[Nut-upsuser] web-forum about NUT

Greg Troxel gdt at lexort.com
Sat Jun 7 14:30:55 BST 2025


Charles Lepple <clepple at gmail.com> writes:

> On Jun 7, 2025, at 6:26 AM, Greg Troxel wrote:
>> 
>> I'll add that while I'm not in charge of the tracker, if I
>> were, I would say that asking for help in issues is not ok, not even a
>> little.  The place for help is right here.
>
> Given how many questions turn into either documentation tasks or bug
> fixes, I don't think it's an unreasonable starting point. We even have
> a "question" label:
> https://github.com/networkupstools/nut/issues?q=is%3Aissue%20state%3Aopen%20label%3Aquestion

My experience in unison is that most questions turn out to be true
questions, and/or about packaging issues (out of scope) or that
GNU/Linux distribution X has an old version.

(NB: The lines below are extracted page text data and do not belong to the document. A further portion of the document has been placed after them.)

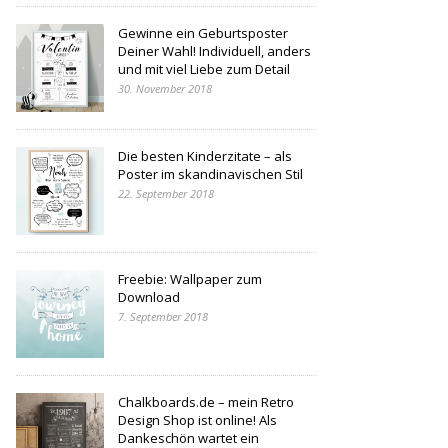
Gewinne ein Geburtsposter
Deiner Wahl! Individuell, anders
und mit viel Liebe zum Detail
30. November 2018
Die besten Kinderzitate – als
Poster im skandinavischen Stil
22. September 2018
Freebie: Wallpaper zum
Download
7. September 2018
Chalkboards.de – mein Retro
Design Shop ist online! Als
Dankeschön wartet ein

I see your point about often leading to a bug, but there's a big
difference between "I read the docs and I am up to date and here is my
argument that there is a bug." and "I did X and it didn't work.  What am
I doing wrong?"

The real reason I don't like questions in issues is that as maintainer I
feel they land in my inbox personally rather than the list, and that if
I don't address them I'll just end up with hundreds of open issues.
Once there are more than about 100 issues, I feel like I can't deal with
them and it becomes not so useful.  There were lots of people opening
questions when they hadn't read the docs, and people that expected help
with old versions shipped by their packaging system.  And not rarely, a
sense of entitlement that would only properly go with a paid support
contract.

Directing questions to "not issue tracker" leads to a wider community of
responders.

> I am not volunteering to maintain this, but we do have the option of
> enabling "Discussions" in the NUT GitHub project(s):
> https://resources.github.com/devops/process/planning/discussions/

The real question is how many of the people that provide help want to
answer discussions.  I'm in the "it's a bug that the project is on
github" camp and do not favor any increased reliance.  But turning on
discussions and hitting the convert button for questions would help
clean up the issue tracker.

> I think it's an interesting meta-discussion.
>
> I personally like the "push" aspect of email, and for the first decade of NUT's presence on GitHub, I enabled the "firehose" and sent all of the GitHub notifications for new issues into the same folder as the mailing lists.

What I like about email is

  I can easily put it all in an IMAP folder, so I don't see it in my
  regular mailstream.

  It's all there when I check list mail, without needing to use a
  browser to go to 50 sites.  And thus without needing to use a mouse.
  As you say about push, I see things within a day or so even on lists
  that have 1 message a year, and I'd never go check their forum.

  I can use threading/scoring in gnus to ignore certain people (none for
  this list) and certain subjects (e.g. Windows).

so I can absorb the useful content in minimum time.  Plus

  I can send a private reply if I want (which is ok for those providing
  help, and not ok for those asking for help :-)

> While I agree with Sam's pushback against the notion that mailing
> lists have "no memory", I think it's worth trying to engage a little
> to see what new users might not understand about how mailing lists
> work. For a while, Google search in
> https://networkupstools.org/support.html was broken due to Alioth
> hostname changes. A developer who has an established email workflow is
> not necessarily going to notice that. Should we also update that form
> to not submit via plain HTTP? Probably. Should we offer an alternative
> search engine? Probably as well.

Agreed that a better archive would be better.

The other side of the coin is that I believe that lists build community,
whereas forums tend to be a helpdesk.  That's broad brush and not
totally fair, but I think it's more than half true.